**Data for analysis**

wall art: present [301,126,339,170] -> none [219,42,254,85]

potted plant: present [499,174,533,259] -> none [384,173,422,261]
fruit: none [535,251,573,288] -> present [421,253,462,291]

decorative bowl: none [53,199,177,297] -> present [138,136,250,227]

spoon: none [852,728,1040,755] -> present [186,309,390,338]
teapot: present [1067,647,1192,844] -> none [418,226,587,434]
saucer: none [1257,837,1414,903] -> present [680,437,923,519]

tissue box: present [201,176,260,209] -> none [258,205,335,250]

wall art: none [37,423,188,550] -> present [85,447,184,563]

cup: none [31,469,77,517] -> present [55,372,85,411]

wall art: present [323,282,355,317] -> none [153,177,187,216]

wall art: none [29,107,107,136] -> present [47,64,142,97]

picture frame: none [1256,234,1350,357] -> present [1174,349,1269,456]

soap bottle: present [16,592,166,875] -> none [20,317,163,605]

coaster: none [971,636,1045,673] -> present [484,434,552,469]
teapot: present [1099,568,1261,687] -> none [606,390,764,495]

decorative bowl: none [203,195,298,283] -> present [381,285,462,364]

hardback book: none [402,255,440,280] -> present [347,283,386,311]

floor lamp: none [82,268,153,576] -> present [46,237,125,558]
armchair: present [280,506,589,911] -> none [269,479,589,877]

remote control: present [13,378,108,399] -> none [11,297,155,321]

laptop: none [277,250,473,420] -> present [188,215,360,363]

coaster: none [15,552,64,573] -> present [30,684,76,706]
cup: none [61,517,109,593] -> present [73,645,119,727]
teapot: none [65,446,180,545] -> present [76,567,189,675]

**Your goal**
Pull every line with the string "decorative" from the data above.

**Response to this exercise**
decorative bowl: none [53,199,177,297] -> present [138,136,250,227]
decorative bowl: none [203,195,298,283] -> present [381,285,462,364]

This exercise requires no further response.